India’s growth is at last turning positive which is a good sign, said Kaushik Basu, former Chief Economist at the World Bank, said on Monday.
According to the UBS-India Activity indicator, the economic activity has improved by an average of 16.8 percent quarter-on-quarter (QoQ) sequentially in the September quarter due to ease in lockdown restrictions, which led to the economic recovery post the second wave.
“India’s growth is at last turning positive. This is good news but we must realize that growth in recent years has been driven almost entirely by the top 1 percent. The share of the wealth of the bottom 50 percent has shrunk sharply. This is disappointing and needs urgent policy correction,” Basu wrote in his official Twitter handle.
The economy is likely to register a 9.5 percent growth this fiscal over the 7.3 percent contraction last year, as the ongoing recovery is faster and more credible than earlier foreseen, according to a foreign brokerage report.
It will gather more momentum in the second half of the current fiscal, but will slow down to 7.7 percent next financial year, it added. The government has budgeted for a 10.5 percent growth this fiscal, but the Reserve Bank has scaled it down to 9.5 percent. Ravaged by the pandemic, the economy tanked 7.3 percent last fiscal, the worst and the third contraction on record.
Swiss brokerage UBS Securities India expects the economy to gain momentum in the second half on cyclical tailwinds, including pent-up demand and favourable external demand.

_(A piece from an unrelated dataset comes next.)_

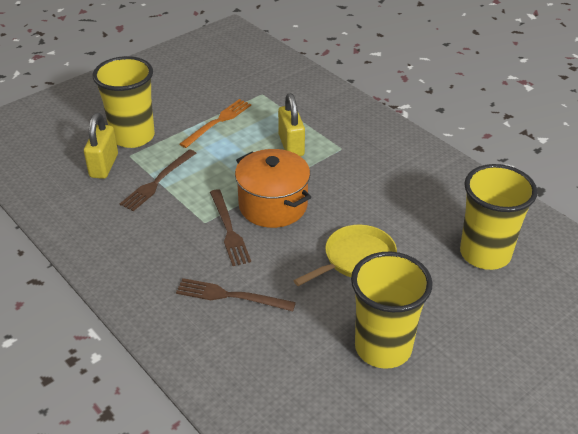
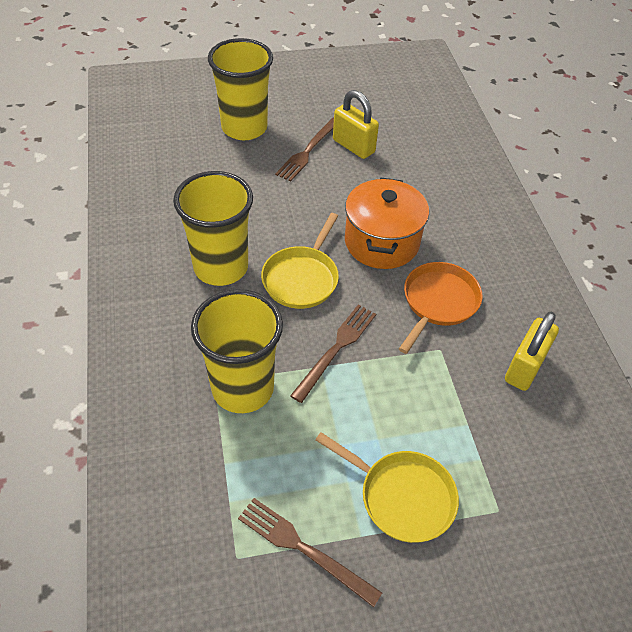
orange fork: 1 -> 0
orange pan: 0 -> 1
yellow pan: 1 -> 2

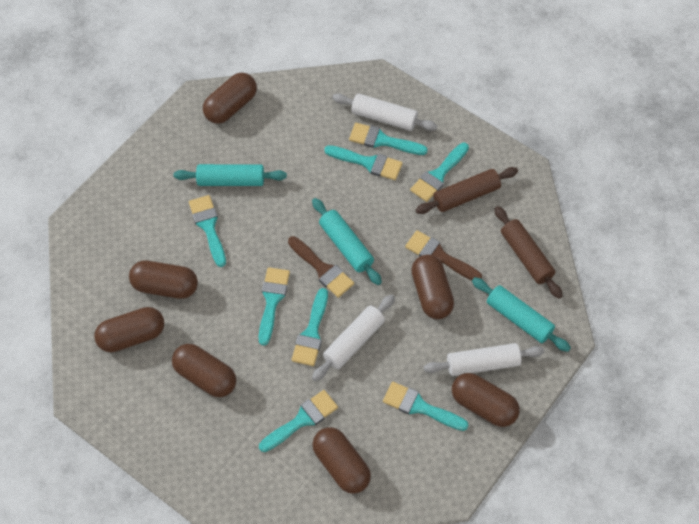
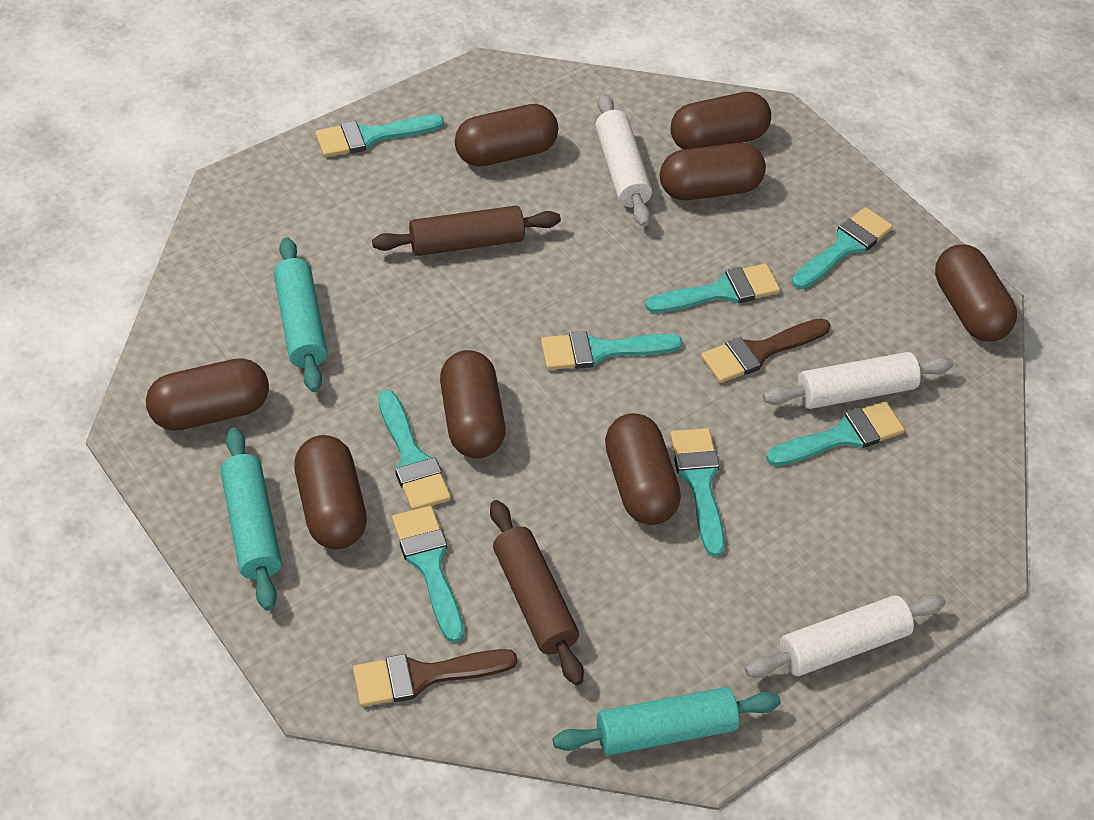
brown capsule: 7 -> 8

We expect real GDP to grow at 9.5 per cent in FY22, but to lose the momentum to 7.7 per cent next fiscal. We expect growth to gain momentum in the second half on cyclical tailwinds including pent-up demand, especially after more people are vaccinated, favourable external demand as exports are over 25 per cent the pre-pandemic level) and higher government spending and the likely resultant spike in Capex, Tanvee Gupta Jain, chief economist at UBS Securities India said in a report on Monday. However, she said that the recent supply-side disruptions, including high global commodity prices, especially oil and domestic coal shortages, could weigh on the fragile recovery.
The report is based on a survey among the key policymakers who are more optimistic now and expect the real GDP growth to surprise well on the upside.